Plain-text document sources:
----------
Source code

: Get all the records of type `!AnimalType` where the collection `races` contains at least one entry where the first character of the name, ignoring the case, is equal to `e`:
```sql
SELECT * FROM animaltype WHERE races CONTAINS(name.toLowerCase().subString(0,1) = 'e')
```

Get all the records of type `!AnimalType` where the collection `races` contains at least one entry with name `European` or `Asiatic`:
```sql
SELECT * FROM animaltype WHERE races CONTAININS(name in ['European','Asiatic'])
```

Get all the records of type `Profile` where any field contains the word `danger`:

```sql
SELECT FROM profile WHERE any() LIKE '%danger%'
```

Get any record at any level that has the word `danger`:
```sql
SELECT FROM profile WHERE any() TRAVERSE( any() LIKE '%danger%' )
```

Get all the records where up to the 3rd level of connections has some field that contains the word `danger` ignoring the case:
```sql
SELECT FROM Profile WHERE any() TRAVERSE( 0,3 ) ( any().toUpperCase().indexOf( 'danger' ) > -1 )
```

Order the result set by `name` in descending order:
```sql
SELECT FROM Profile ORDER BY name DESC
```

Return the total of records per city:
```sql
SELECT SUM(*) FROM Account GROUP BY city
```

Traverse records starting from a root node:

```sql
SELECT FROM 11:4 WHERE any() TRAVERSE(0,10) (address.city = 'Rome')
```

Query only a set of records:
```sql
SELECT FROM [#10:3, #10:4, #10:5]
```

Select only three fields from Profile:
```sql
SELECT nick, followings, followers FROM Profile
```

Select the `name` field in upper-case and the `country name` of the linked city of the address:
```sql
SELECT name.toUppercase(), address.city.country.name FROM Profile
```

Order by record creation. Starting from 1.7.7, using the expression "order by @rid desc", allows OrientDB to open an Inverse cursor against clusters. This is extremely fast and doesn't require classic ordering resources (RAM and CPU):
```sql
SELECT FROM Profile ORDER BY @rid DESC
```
----------
| ABOUT THIS EXERCISE |
From the line containing "Order the result" down to the last line of the records, transcribe every line exactly and add nothing else.

| ANSWER BELOW |
Order the result set by `name` in descending order:
```sql
SELECT FROM Profile ORDER BY name DESC
```

Return the total of records per city:
```sql
SELECT SUM(*) FROM Account GROUP BY city
```

Traverse records starting from a root node:

```sql
SELECT FROM 11:4 WHERE any() TRAVERSE(0,10) (address.city = 'Rome')
```

Query only a set of records:
```sql
SELECT FROM [#10:3, #10:4, #10:5]
```

Select only three fields from Profile:
```sql
SELECT nick, followings, followers FROM Profile
```

Select the `name` field in upper-case and the `country name` of the linked city of the address:
```sql
SELECT name.toUppercase(), address.city.country.name FROM Profile
```

Order by record creation. Starting from 1.7.7, using the expression "order by @rid desc", allows OrientDB to open an Inverse cursor against clusters. This is extremely fast and doesn't require classic ordering resources (RAM and CPU):
```sql
SELECT FROM Profile ORDER BY @rid DESC
```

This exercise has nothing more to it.